Restaurateur Jeff Zalaznick also gave $10,000 three days later. About the same time, Zalaznick and his wife also bought a Sunset Islands mansion for $15 million from former New York Mets Hall of Famer Mike Piazza.

On June 16, Shutterstock founder and billionaire Jon Oringer donated $25,000 to New Leadership. In October of last year, Oringer and his wife paid $42 million for a waterfront mansion on North Bay Road in Miami Beach.

The 2 a.m. ballot question is even more contentious than any of the city races for elected office.

Over the past month, Ocean Drive workers and their supporters have mounted large protests against Gelber at a press conference and at city hall. The committee against the 2 a.m. last call has also outraised the Yes for A Safer Miami Beach group by a whopping amount: $675,000 to $96,500.

Mango’s and Montreal-based Jesta Group, which owns The Clevelander and the adjacent Essex House Hotel, each donated $325,000; and Two by Two, owner of Twist Nightclub at 1057 Washington Avenue, gave $25,000.

Four of Gelber’s opponents have also hit him with a fusillade of criticism following the leak of an audio recording in which the mayor courted a group of local developers to submit proposals for redeveloping the iconic neighborhood. The nearly 10-minute clip was part of a longer Zoom conference call on Sept. 13 that included Gelber, Miami Beach City Manager Alina Hudak, former Mayor Philip Levine and the developers.

Gelber is heard telling the group that he would be willing to place height and density building referendums on the ballot, even if the measures were not popular. During the call, Levine suggested the group form a political action committee that would raise contributions for city commissioners that support Gelber’s Ocean Drive agenda.

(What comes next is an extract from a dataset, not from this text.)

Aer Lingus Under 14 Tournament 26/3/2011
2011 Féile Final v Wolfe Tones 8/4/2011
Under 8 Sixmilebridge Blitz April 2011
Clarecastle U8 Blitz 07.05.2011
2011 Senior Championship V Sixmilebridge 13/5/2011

Mayoral opponent Ronnie Eith filed an ethics complaint against Gelber alleging he may have violated a city law prohibiting elected officials from directly or indirectly soliciting developer donations.

None of the developers who were on the Zoom call, including the Nakash family which owns the Hotel Victor and the former Versace mansion on Ocean Drive, have donated to Yes for a Safer Miami Beach.